Valve kündigt neue Steam Machine als „gutes Angebot“ ohne Kostensubventionen an

Valve kündigt neue Steam Machine als „gutes Angebot“ ohne Kostensubventionen an

Valve stellt neue Steam-Hardware-Reihe vor

In einer überraschenden Ankündigung präsentierte Valve seine neueste Steam-Hardware-Reihe mit drei spannenden Komponenten: dem Steam Frame, dem Steam Controller und der Steam Machine.
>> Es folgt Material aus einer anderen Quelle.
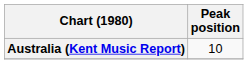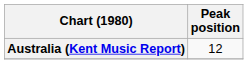Australia (Kent Music Report) | Peak position: 10 -> 12
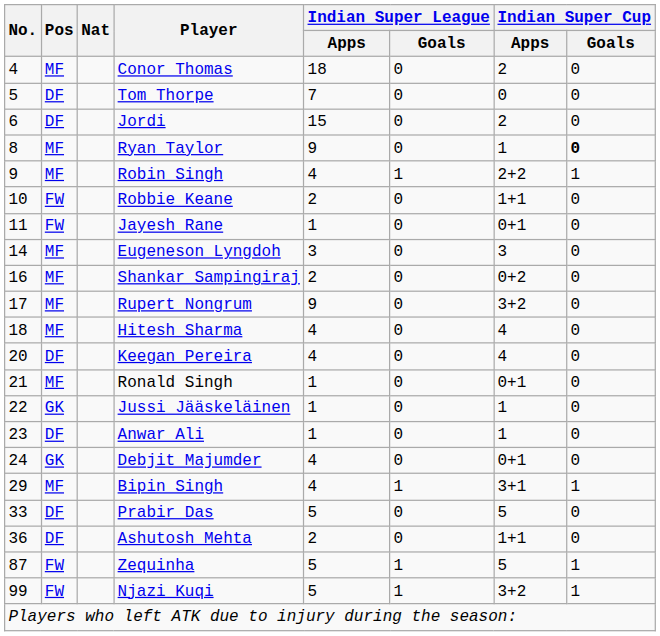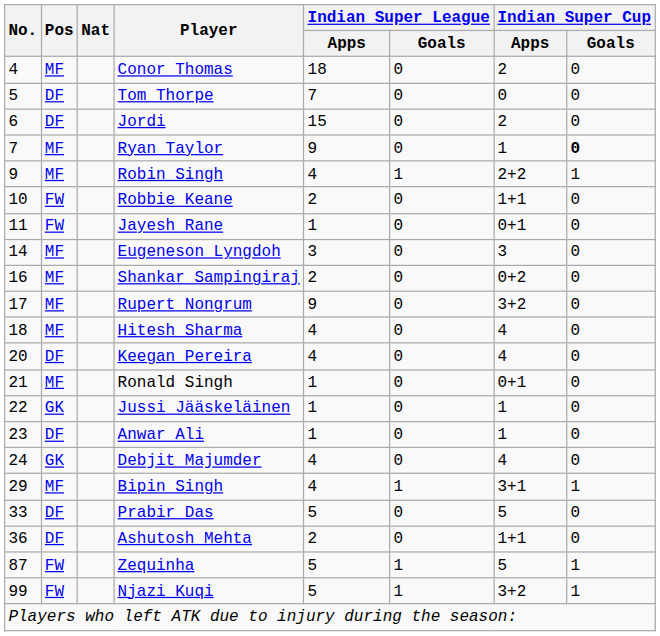Ryan Taylor | No.: 8 -> 7
Debjit Majumder | Indian Super Cup / Apps: 0+1 -> 4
Jedes dieser Produkte stellt einen bedeutenden Fortschritt dar: Der Steam Frame soll Valves Virtual-Reality-Headset der nächsten Generation werden, der Steam Controller besticht durch innovative Trackpads und die Steam Machine ist als Plug-and-Play-Gaming-PC mit SteamOS konzipiert.

Voraussichtliche Preisinformationen für Steam Machine

Die erste Präsentation weckte zwar große Begeisterung bei den Verbrauchern, warf aber auch Fragen zum Preis auf – Informationen, die bisher geheim gehalten wurden. Kürzlich sind nun Hinweise auf die Kosten der Steam Machine aufgetaucht, die Aufschluss darüber geben sollen, mit welcher Investition Spieler rechnen müssen.

Podcast-Einblicke in die Preisstrategie der Steam Machine

In einer kürzlich erschienenen Folge des Podcasts „ Friends Per Second “ von Skill Up erläuterten Pierre-Loup Griffais und Lawrence Yang von Valve die Preisstrategie für die Steam Machine. Sie stellten klar, dass die Steam Machine nicht dem traditionellen Konsolenmodell folgen wird, bei dem die Hardware zum Verkaufsstart subventioniert wird und die Kosten durch Softwareverkäufe gedeckt werden.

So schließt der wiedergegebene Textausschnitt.